どうやら、ニリアニポッツ星系の諜報部隊の中でも、それなりに立場がある人間らしい。
「時間については問題ない。指定通りだ。ただ、君と違って私には時間がない。なので、単刀直入に伝えるべき事だけ伝えさせてもらう」
「分かりました」
ただまあ……俺個人としてはあまり好ましく感じない人間だな。
悪党と言う意味ではない。
付き合っていて疲れると言うか、楽しくないと言うか、そんな意味でだな。
うん、事前に表情筋の連動を切っていてよかった。
で、ヴィリジアニラに対して告げられた言葉を簡単にまとめるならばだ。
・ニリアニポッツ星系の諜報部隊は優秀なので、ヴィリジアニラの助力は不要
・ヴィリジアニラがむやみに動き回って、こちらの仕事を増やしたり、台無しにされる方が困る
・なので、何処へ行く気なのかと言う情報を提示し、こちらが許可した所以外には出ないで欲しい
・私の出世の邪魔をすんな
こんな所だろうか。
うーん、何と言うか、余裕が感じられないな。
向上心が強いのは構わないし、実際に実力もあるのだろう。
嫉妬はしても、仲間を害したり、捏造を企てたりと言った背任行為をする気が無いのも間違いないのだろう。

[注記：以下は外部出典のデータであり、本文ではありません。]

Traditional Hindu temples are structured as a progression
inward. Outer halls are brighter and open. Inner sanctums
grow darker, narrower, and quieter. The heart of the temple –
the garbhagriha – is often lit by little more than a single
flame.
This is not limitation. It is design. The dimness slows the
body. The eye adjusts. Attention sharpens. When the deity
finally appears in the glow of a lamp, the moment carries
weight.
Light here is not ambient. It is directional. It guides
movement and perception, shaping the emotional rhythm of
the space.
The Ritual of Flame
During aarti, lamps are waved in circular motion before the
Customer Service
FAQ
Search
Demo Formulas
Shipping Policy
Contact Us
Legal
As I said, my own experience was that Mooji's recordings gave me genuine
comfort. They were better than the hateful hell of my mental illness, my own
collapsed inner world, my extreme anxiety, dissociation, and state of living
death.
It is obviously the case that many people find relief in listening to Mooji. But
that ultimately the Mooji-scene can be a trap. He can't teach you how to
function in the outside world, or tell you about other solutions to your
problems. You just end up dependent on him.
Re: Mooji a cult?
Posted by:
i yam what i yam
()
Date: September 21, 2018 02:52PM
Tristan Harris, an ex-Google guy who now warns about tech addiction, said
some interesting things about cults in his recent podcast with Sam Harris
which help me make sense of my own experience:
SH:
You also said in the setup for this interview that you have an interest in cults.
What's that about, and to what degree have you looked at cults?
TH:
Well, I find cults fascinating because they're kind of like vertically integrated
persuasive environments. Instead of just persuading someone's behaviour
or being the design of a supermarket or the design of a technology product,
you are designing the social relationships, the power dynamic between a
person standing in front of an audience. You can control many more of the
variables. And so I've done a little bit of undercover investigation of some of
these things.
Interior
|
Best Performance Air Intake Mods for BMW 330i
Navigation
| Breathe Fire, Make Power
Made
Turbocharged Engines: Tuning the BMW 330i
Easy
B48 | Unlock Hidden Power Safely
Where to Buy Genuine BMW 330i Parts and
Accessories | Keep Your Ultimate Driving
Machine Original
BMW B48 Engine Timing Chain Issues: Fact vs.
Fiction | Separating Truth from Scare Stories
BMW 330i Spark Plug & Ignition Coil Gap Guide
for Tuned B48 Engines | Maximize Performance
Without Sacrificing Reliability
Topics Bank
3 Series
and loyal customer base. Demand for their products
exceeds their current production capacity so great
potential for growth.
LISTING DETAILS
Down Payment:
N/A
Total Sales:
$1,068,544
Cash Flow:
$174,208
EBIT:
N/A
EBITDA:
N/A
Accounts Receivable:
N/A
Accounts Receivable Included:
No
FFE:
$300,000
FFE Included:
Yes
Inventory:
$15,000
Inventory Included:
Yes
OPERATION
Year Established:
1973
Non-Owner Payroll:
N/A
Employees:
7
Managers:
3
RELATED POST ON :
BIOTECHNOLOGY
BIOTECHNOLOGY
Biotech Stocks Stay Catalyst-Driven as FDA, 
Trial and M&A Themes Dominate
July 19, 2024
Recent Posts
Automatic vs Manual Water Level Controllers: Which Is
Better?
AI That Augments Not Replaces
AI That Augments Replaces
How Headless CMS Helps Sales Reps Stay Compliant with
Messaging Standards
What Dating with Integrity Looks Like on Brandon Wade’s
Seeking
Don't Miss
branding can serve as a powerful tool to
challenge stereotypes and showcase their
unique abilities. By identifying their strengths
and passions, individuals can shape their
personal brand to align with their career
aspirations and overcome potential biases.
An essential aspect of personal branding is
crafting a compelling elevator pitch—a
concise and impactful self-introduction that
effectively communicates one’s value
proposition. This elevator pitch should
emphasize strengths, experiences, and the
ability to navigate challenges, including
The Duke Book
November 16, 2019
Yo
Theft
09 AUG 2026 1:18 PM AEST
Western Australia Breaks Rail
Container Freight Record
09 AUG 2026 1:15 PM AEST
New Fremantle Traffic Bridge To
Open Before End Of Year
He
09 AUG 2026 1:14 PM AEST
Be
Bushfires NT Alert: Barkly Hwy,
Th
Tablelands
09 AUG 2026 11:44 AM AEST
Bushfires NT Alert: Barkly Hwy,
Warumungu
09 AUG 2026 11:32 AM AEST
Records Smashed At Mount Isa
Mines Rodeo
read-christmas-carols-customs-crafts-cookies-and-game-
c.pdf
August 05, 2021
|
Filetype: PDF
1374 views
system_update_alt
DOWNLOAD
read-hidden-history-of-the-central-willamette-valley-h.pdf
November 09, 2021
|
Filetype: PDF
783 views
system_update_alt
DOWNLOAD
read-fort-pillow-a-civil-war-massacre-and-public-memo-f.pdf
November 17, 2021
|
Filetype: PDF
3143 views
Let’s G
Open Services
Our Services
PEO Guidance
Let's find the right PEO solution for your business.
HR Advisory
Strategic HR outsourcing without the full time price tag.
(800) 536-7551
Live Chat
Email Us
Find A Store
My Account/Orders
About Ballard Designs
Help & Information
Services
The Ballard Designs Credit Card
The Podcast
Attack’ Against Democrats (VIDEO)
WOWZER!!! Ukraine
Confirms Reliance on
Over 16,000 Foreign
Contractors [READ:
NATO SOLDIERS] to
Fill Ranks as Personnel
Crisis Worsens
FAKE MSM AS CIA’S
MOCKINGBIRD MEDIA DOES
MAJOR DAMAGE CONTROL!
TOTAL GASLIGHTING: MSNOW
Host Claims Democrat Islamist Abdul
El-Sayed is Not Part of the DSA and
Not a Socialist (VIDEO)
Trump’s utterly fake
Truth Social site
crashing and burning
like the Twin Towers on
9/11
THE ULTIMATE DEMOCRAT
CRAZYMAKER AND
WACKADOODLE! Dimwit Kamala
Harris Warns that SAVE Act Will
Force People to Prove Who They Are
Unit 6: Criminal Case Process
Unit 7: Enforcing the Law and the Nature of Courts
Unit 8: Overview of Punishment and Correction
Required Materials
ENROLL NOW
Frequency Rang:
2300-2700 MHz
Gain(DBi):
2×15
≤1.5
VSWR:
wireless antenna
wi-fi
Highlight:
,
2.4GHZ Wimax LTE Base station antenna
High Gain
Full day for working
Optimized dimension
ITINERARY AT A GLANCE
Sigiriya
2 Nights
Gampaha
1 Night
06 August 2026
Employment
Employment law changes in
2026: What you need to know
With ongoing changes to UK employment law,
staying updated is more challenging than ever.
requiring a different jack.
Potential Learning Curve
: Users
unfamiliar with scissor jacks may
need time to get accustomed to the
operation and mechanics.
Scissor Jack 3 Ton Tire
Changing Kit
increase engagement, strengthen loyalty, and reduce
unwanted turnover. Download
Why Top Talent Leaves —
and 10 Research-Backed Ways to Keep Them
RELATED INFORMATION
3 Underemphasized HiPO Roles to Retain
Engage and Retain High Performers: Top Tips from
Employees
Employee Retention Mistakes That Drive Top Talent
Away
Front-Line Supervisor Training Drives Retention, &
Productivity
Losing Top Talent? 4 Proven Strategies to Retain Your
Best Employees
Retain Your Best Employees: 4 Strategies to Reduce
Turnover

ただ、俺個人としてはそんなに焦ってどうするのと言う感じだなぁ、本当に。
「今後のやり取りはこちらのアドレスへ頼む。では、私はこれで失礼」
「お疲れ様です」
そんなわけで、言いたい放題言ったところで男性は去っていった。
男性の名前?
えーと、名乗りはしたけれど、聞き流していたから覚えてないな。
まあ、ニリアニポッツ支社本部の誰かさんとだけ認識してれば十分だろ。
「では、メモ、サタ、ジョハリス。帰りましょうか」
「分かりました。ヴィー様」
「分かった」
「ワカッタッスー」
ちなみにだが、ジョハリスが普段乗っている機体は俺たちと一緒に此処にいるが、機体を操作しているのはメモクシである。
ではジョハリス本人は何処に?
ジョハリスはスライムだ。
なのでまあ、スライムだからこそのルートを使って、現在別行動中である。
どうしてこんな事をするかって?
……。
ニリアニポッツ星系の諜報部隊の中に、犯罪組織の組織員が入り込んでいる疑惑があるからだ。
無能ではないけれど有能でもない、行動指針は分かり易い、そんな普通の人です。『バニラプレス』社の担当者さんは。